La economía peruana cayó -16.3% en marzo, -40.49% en abril, -32.75% en mayo y -18.06% en junio. En el segundo trimestre la caída es de -30.2%. Bloomberg asegura que es la peor entre las principales economías latinoamericanas. Ocurre a pesar del estímulo del gobierno, de 18% del PBI, que ha generado ya un déficit fiscal de 6.9% cuando según la ley no debe sobrepasar el 1%.

Algunos analistas sostienen que el PBI ya habría comenzado a crecer en julio entre 2% y 3%, por la reapertura, y que podría rebotar creciendo 8.7% en el 2021. No significa mucho rebotar eso desde el fondo de un pozo tan profundo.
Como siempre, las esperanzas vienen de fuera. El cobre ha subido 40% en los últimos cuatro meses y pasó esta semana la barrera de los tres dólares la libra. El Perú es el segundo productor mundial, luego de Chile (tres dólares solía ser la condición para el equilibrio fiscal chileno antes de la pandemia). El gran comprador del cobre es China, cuya economía es la locomotora que podría sacarnos del pantano.

A causa de la recesión mundial precisamente, el oro también se ha disparado atravesando dos veces hacia arriba la valla de los dos mil dólares la onza. El alza impresionante del oro en el mundo es un hecho histórico sin precedentes. Refleja que el oro es hoy el verdadero refugio del valor ante el desplome continuado, en cámara lenta, del dólar estadounidense. Y el Perú es el primer productor de oro de América Latina y el sexto en el mundo.

Contra la corriente mundial, sin embargo, en Lima viene subiendo día a día que el dólar no deja de subir y cerraba el viernes en 3.59 soles. Pienso que, no habiendo acceso fácil y masivo al oro como reserva de valor, pese a ser productores de oro, los peruanos no tienen otro refugio que ese dólar del que el mundo descree hoy. Es una verdadera expoliación de la que los peruanos son víctimas sin saberlo, porque nadie les dice lo que ocurre hoy en el mundo.

Es el momento de crear un nuevo refugio para el valor en el Perú. Una alternativa obvia es la libre comercialización del oro. Frenaría, además, la fuga del oro peruano a Bolivia donde se vende libremente porque nadie hace preguntas. El propio BCR podría comprar oro a las grandes mineras locales para guardar en el refugio parte de las reservas del Perú.

# Entradas de la colección:
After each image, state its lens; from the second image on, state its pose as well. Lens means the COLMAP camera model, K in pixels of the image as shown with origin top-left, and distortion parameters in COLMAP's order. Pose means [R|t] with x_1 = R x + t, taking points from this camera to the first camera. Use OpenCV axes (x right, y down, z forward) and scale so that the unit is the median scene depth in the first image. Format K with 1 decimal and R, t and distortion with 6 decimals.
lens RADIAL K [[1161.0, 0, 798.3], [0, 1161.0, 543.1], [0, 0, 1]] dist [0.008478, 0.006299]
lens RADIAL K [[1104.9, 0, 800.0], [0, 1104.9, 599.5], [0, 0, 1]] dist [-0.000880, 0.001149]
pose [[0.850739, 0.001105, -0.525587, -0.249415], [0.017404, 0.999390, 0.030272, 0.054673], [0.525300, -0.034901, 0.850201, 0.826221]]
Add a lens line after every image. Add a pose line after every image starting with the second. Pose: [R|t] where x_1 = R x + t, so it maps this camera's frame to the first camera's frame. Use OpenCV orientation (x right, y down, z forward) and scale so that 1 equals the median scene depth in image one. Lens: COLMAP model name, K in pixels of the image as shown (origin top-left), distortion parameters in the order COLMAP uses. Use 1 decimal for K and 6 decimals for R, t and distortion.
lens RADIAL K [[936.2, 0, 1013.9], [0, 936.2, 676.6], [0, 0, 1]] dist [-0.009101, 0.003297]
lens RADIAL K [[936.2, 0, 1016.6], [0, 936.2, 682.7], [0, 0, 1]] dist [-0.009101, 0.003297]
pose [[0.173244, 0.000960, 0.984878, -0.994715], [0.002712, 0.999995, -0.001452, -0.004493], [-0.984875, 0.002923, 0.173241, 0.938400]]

# TAREA ASIGNADA 1:
Anota cada mes en que, según el texto sobre la economía peruana, cayó la economía del país, junto con el porcentaje de la caída.
# TAREA ASIGNADA 2:
Responde con lo que dice el texto sobre la economía peruana:
(a) ¿Cuánto ha subido el cobre en los últimos cuatro meses?
(b) ¿En cuántos soles cerró el dólar el viernes en Lima?
(c) ¿Qué puesto tiene el Perú entre los productores de oro del mundo?
Los ítems no hacen falta para nada de lo que se pide.

# TU SOLUCIÓN 1:
Marzo: -16.3%
Abril: -40.49%
Mayo: -32.75%
Junio: -18.06%

# TU SOLUCIÓN 2:
(a) 40%.
(b) 3.59 soles.
(c) El sexto.